空気圧が低すぎると、タイヤは「たわむ」と「元の形に戻る」を繰り返しながら回転し、通常よりも多くのエネルギーを消費します。
これは燃費の低下につながるだけでなく、変形したタイヤは発熱しやすく、それがパンクやバーストを招くことにもなります。
反対に空気圧が高すぎるタイヤは、中央部だけが摩耗するなど偏摩耗を引き起こしやすい状態です。また、タイヤが硬くなり、表面にキズがつきやすくなります。
車両にはそれぞれ「車両指定空気圧」が設定されており、運転席ドアの開口部に貼ってあるラベルなどで確認できます。空気圧は、最低でも月に一度はチェックしましょう。
タイヤのローテーションとアライメント
タイヤを使用し続けていると、一つのタイヤだけが激しく摩耗する偏摩耗が生じ、タイヤの寿命を早めます。
こうした偏摩耗を予防するのが、「ローテーション」です。ローテーションはタイヤの装着位置を変えて、タイヤごとの摩耗の差を小さくすることです。
走行距離5,000kmを目安(たとえば年間10,000km走るなら半年に1回の頻度)に、ローテーションを行うとよいでしょう。
ローテーションに加えて実施したいのが、車体に対するホイールの角度や位置などを確認して調整するアライメント(ホールアライメント)です。運転を続けていると、タイヤの取付位置が基準値からずれ、偏摩耗が生じやすくなります。
アライメントのタイミングは、車高調(車高調整式サスペンション)を取り付けた時などです。
保管方法
ゴム製品であるタイヤを長持ちさせるには、保管方法にも留意しましょう。ゴムの劣化を避けるため、タイヤは紫外線が当たらない場所に保管するのがベストです。
また、空気圧を適正空気圧の半分以下にすることも忘れないようにしましょう。タイヤとホイールをセットで保管する場合は、平積み(横積み)で保管することがポイントです。
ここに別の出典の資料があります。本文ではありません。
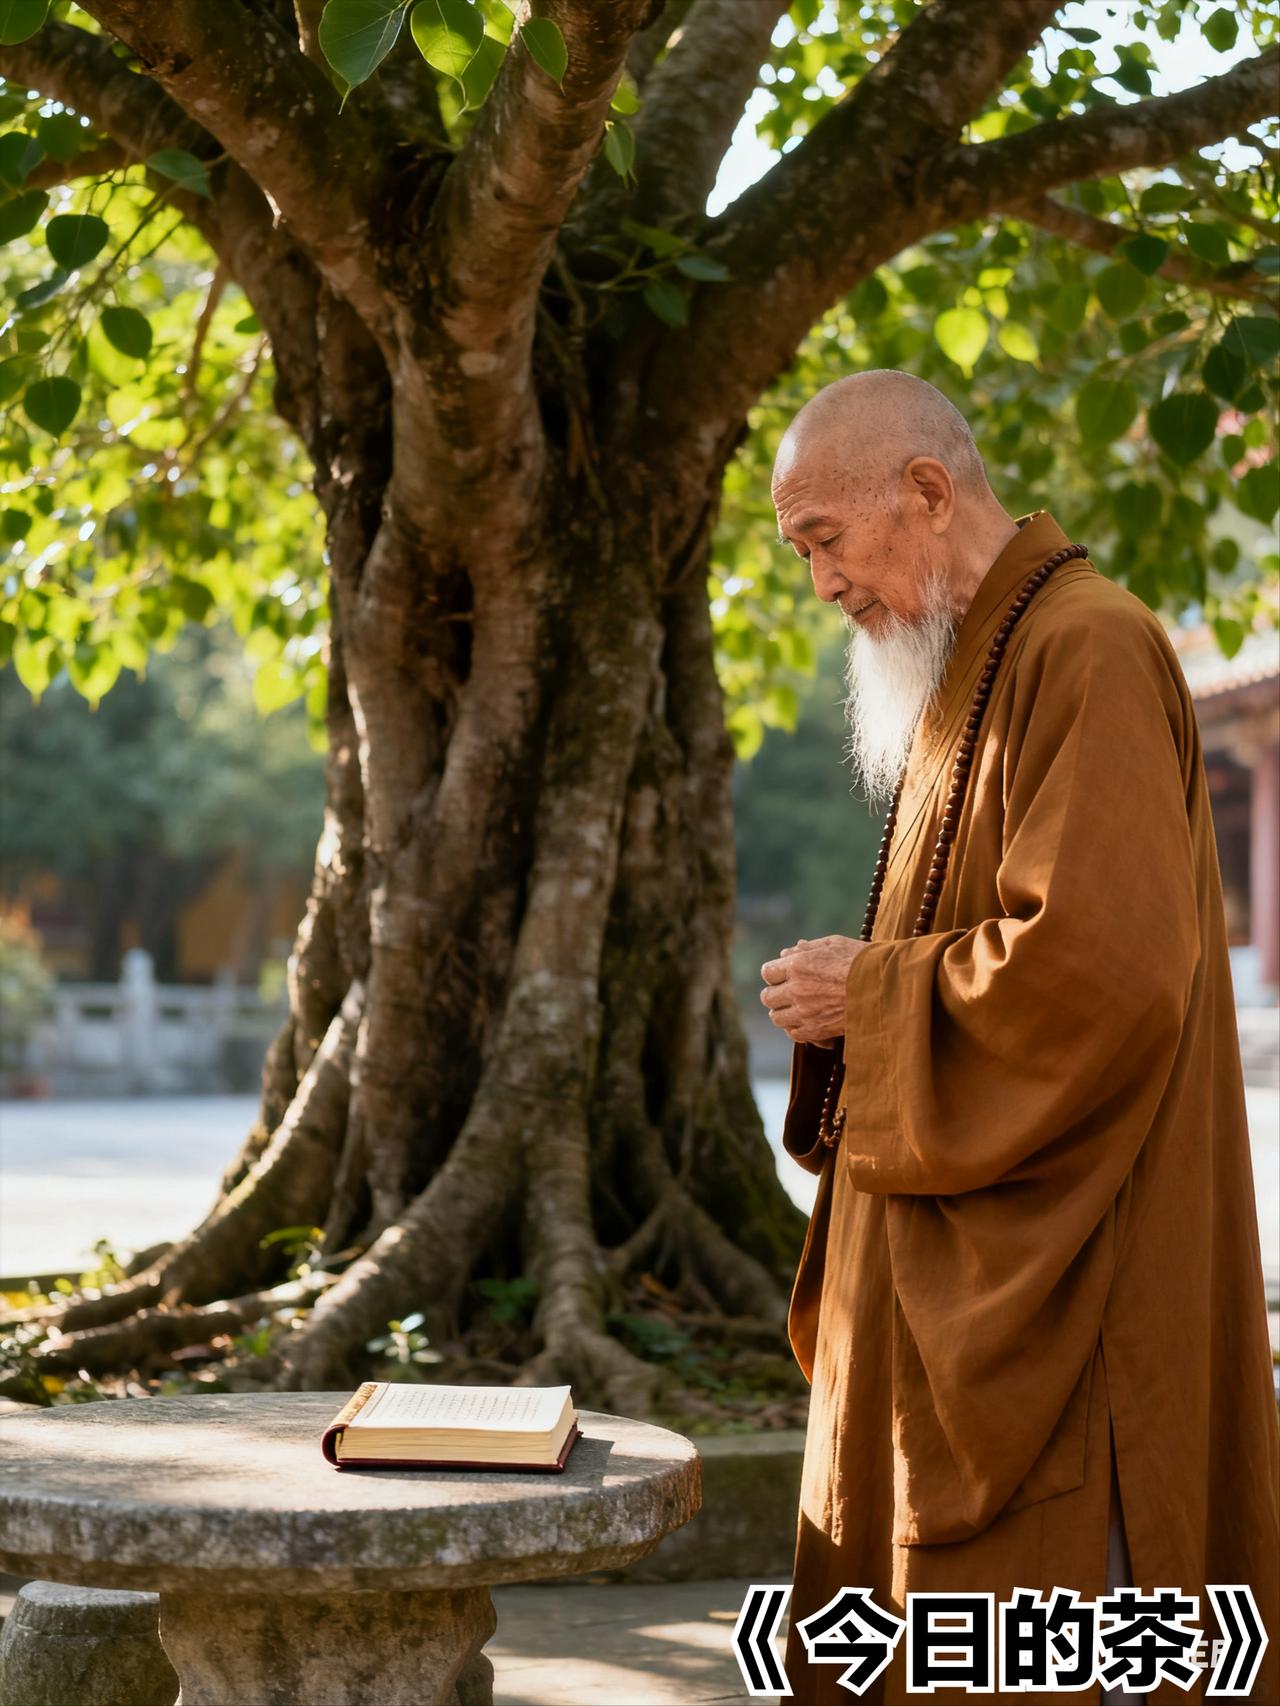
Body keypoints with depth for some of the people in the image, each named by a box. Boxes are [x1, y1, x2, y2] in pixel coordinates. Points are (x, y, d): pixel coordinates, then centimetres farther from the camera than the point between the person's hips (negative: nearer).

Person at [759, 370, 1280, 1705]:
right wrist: (862, 990, 4)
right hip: (957, 1272, 10)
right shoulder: (985, 670, 17)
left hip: (1052, 1282, -10)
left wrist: (873, 995, -13)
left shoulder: (1090, 656, -15)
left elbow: (1100, 961, -26)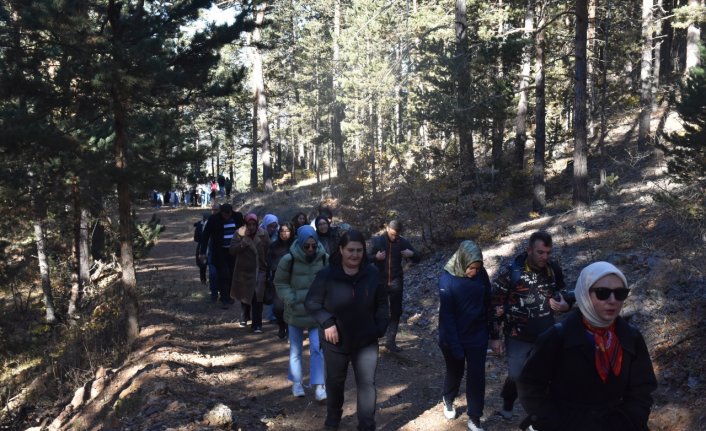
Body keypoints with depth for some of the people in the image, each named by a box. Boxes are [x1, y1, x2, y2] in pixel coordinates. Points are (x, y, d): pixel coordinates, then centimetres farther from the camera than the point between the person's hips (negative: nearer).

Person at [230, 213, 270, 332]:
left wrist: (268, 268, 2)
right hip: (244, 271, 1)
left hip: (260, 271, -1)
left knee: (257, 299, -10)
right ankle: (244, 319, 40)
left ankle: (257, 324, -4)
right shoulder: (239, 234, -6)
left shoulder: (263, 235, -4)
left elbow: (268, 252, 4)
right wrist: (244, 241, -28)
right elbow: (232, 250, -15)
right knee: (245, 296, 18)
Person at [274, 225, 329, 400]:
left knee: (317, 349, -4)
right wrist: (291, 299, -14)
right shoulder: (289, 260, -14)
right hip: (295, 312, 0)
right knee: (295, 349, 12)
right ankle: (297, 383, 29)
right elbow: (280, 282, -3)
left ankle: (319, 386, 2)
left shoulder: (324, 259, -7)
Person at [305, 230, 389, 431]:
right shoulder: (327, 275, -14)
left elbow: (382, 304, 4)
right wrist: (327, 323, -20)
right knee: (335, 382, 18)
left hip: (366, 341, 1)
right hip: (337, 341, 0)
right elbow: (311, 302, -8)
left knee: (367, 384, 1)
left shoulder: (372, 274, -7)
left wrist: (381, 328, -5)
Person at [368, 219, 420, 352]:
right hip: (380, 281, -2)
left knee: (396, 312, 2)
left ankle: (391, 341, 10)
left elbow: (417, 259, 6)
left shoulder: (403, 242, -1)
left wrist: (412, 254, -17)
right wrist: (376, 257, -25)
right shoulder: (377, 240, -6)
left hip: (396, 281, 2)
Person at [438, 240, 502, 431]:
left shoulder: (481, 274, -9)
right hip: (454, 338, -2)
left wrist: (494, 335, 4)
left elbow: (488, 305, 1)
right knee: (455, 372, 19)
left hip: (478, 337, 2)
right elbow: (446, 315, -18)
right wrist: (455, 345, -19)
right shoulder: (447, 278, -19)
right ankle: (448, 400, 48)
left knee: (477, 376, 6)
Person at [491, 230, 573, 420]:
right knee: (516, 377, 2)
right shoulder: (511, 272, -16)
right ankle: (507, 406, 32)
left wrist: (565, 304, -8)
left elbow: (562, 291, 15)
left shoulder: (553, 269, -5)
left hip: (546, 337, 3)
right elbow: (495, 304, -10)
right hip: (518, 338, -3)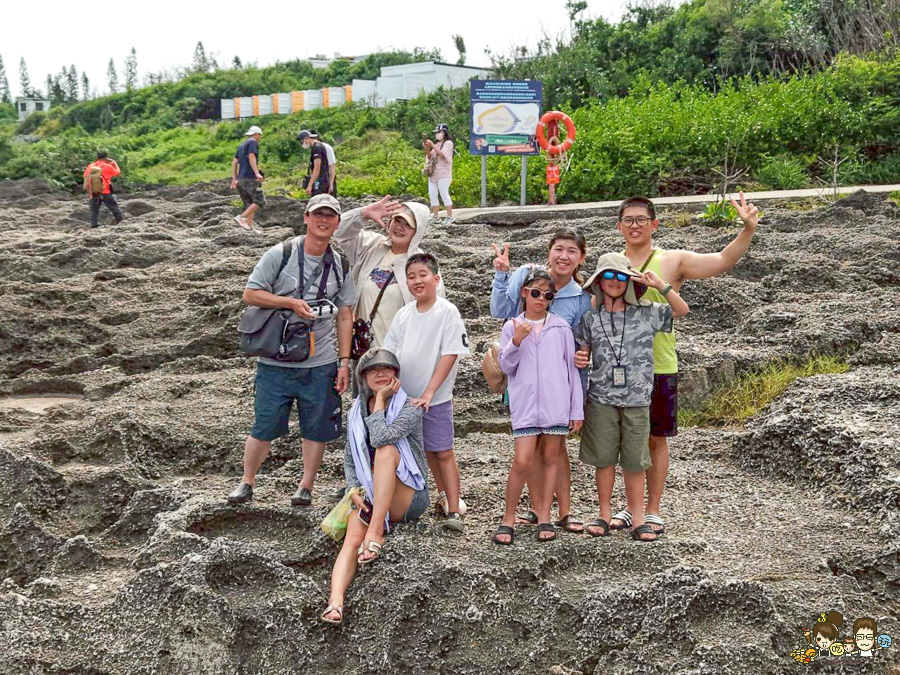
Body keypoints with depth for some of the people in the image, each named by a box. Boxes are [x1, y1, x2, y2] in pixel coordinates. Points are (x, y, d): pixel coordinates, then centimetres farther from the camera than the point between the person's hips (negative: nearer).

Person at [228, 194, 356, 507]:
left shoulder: (341, 266, 6)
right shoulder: (280, 254, -5)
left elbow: (345, 317, 9)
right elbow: (250, 293, -4)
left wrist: (344, 362, 5)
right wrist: (291, 302, -16)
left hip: (320, 364, 3)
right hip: (276, 363, -3)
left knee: (317, 427, 9)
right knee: (265, 426, 4)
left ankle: (306, 486, 26)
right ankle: (247, 482, 23)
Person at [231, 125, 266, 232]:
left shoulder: (241, 145, 23)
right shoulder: (253, 142, -2)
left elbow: (234, 162, 19)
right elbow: (251, 157, -16)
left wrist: (234, 179, 18)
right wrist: (257, 173, -26)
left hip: (241, 179, 9)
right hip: (250, 178, -9)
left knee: (250, 204, 9)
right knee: (260, 201, -9)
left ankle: (250, 227, 0)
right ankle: (241, 217, -21)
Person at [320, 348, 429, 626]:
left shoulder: (409, 408, -6)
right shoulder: (356, 413, 11)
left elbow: (381, 438, -24)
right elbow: (349, 460, 13)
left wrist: (380, 400, -12)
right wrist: (354, 491, -5)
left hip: (408, 497, -3)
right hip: (369, 497, 4)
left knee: (387, 449, -31)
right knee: (352, 538, -27)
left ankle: (376, 531, -33)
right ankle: (335, 601, -47)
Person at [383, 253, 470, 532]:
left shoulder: (447, 311, -9)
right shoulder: (403, 314, 6)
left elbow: (450, 354, -14)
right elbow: (388, 353, 10)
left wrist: (428, 392, -19)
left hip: (435, 398, -5)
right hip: (403, 395, 5)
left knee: (443, 453, -4)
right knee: (425, 451, 12)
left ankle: (453, 511, 0)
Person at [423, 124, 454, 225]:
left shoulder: (448, 143, -1)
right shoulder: (437, 144, 21)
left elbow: (443, 154, -17)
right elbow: (430, 157, 16)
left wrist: (432, 146, -21)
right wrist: (427, 148, -1)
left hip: (443, 174, -8)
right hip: (433, 173, 8)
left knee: (444, 194, -12)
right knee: (432, 195, 3)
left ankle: (449, 217, -9)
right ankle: (435, 216, 7)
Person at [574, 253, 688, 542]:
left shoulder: (646, 313, 4)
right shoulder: (590, 318, 4)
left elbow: (682, 310, 4)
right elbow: (581, 358, 8)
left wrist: (660, 285, -8)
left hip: (637, 401, 0)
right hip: (601, 400, 0)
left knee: (635, 463, 4)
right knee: (604, 460, 7)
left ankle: (638, 520, 12)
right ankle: (604, 516, 19)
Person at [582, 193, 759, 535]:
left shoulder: (672, 262, -2)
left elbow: (723, 260, -10)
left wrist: (749, 228, -25)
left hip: (659, 367, -2)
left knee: (656, 439, 7)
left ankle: (652, 511, 20)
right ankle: (631, 507, 26)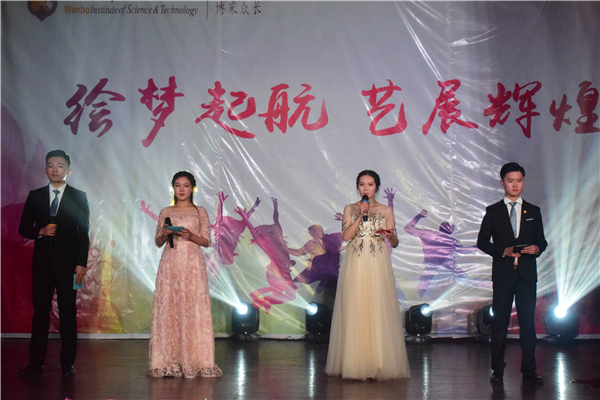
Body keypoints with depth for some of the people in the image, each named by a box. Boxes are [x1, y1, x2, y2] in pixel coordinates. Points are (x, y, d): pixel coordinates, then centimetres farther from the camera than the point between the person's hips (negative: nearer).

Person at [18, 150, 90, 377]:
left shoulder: (78, 197, 5)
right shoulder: (35, 196, 11)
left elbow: (84, 232, 1)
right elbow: (23, 228, 12)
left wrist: (81, 263, -7)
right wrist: (40, 232, -10)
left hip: (68, 262, -2)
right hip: (42, 262, 2)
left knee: (68, 312, 1)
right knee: (40, 311, 4)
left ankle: (68, 363, 8)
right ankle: (36, 363, 9)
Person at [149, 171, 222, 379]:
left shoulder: (200, 212, 7)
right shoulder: (166, 212, 11)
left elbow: (206, 241, 4)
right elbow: (158, 242, 13)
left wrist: (191, 236, -14)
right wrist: (164, 234, -8)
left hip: (192, 265, -2)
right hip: (170, 264, 2)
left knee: (193, 309, -6)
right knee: (168, 309, -2)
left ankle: (194, 360, -1)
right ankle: (169, 361, 2)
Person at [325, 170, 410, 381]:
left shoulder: (386, 211, 8)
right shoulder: (350, 209, 10)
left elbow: (394, 243, 7)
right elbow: (346, 235, -3)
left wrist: (390, 236, -15)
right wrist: (361, 215, -11)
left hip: (377, 265, -1)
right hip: (355, 264, 1)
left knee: (378, 311, -4)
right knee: (355, 310, -1)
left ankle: (379, 363, 3)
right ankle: (355, 362, 5)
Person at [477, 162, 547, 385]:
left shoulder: (533, 212, 12)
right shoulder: (493, 212, 6)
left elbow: (541, 240, 13)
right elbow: (482, 242, 2)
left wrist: (537, 248, -11)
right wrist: (503, 251, -13)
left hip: (527, 273, 1)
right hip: (503, 273, -1)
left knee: (528, 322, 0)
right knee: (500, 322, 3)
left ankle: (528, 370, 6)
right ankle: (498, 370, 10)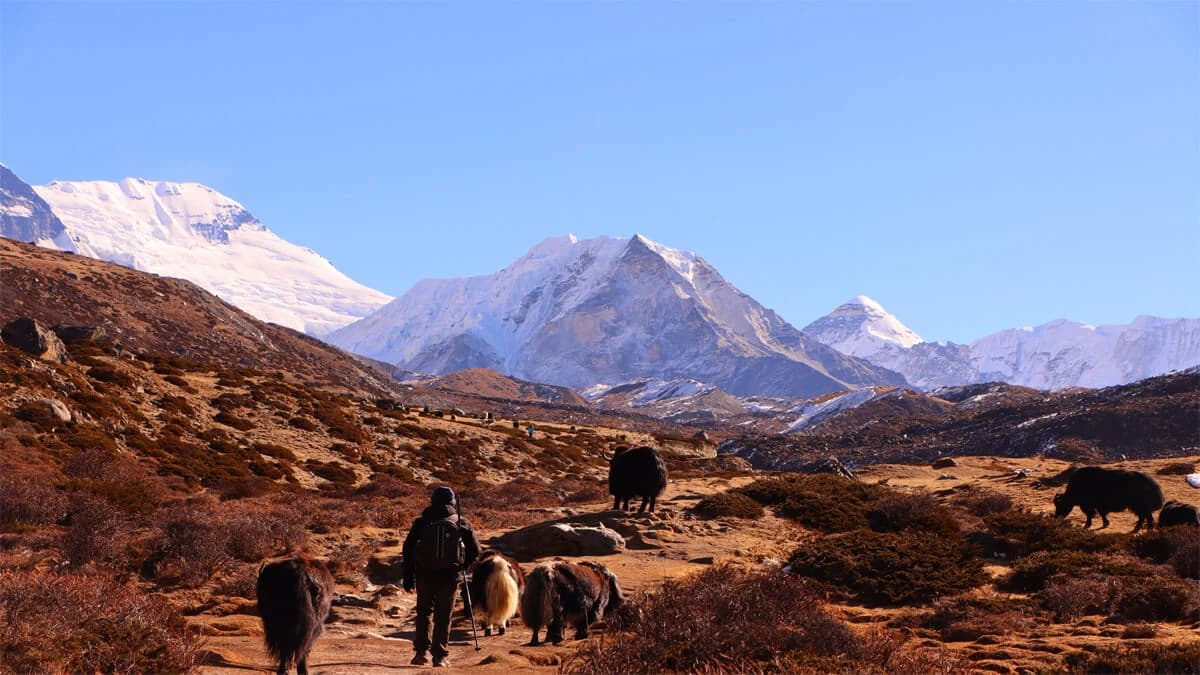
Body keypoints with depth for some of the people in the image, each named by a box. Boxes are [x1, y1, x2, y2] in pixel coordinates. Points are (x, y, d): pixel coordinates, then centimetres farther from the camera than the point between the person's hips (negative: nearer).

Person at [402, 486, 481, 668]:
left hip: (424, 574, 1)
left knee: (423, 612, 16)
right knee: (443, 616, 5)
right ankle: (439, 656, 1)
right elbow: (475, 550, 5)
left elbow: (408, 548, 4)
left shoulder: (422, 522, 7)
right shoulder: (462, 524, 5)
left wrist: (408, 577, 8)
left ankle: (421, 651, 7)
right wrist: (462, 566, 21)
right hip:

タイヤを保管する場所を確保することが難しい場合は、タイヤの預かりサービスを検討してみてはいかがでしょうか。
タイヤの預かりサービスは、タイヤ専門店やカー用品販売店、ガソリンスタンドなどさまざまなショップで実施されています。
安全運転
誰でも簡単にタイヤを長持ちさせる方法は、安全運転を心掛けることです。タイヤを摩耗させる原因は、急ブレーキや急発進といった運転操作です。
タイヤに優しい運転を心掛けることで、こうした急な動作や無理な操作をすることが少なくなります。運転する際は気持ちを落ち着けて、適正スピードで走るようにしましょう。
まとめ
今回は、タイヤ交換時期を見極めるポイントについて紹介しました。
タイヤを交換するべきか判断するポイントは複数あります。これらのポイントをチェックし、一つでも該当した場合はタイヤの交換を検討するとよいでしょう。
また、スタッドレスタイヤと夏タイヤではチェックポイントが多少異なる点にも留意してください。
タイヤの交換時期について知ることで無駄にタイヤ交換をする必要がなくなり、タイヤによるトラブルを予防できて安心です。
タイヤの交換時期を適切に見極め、ベストなタイミングで交換しましょう。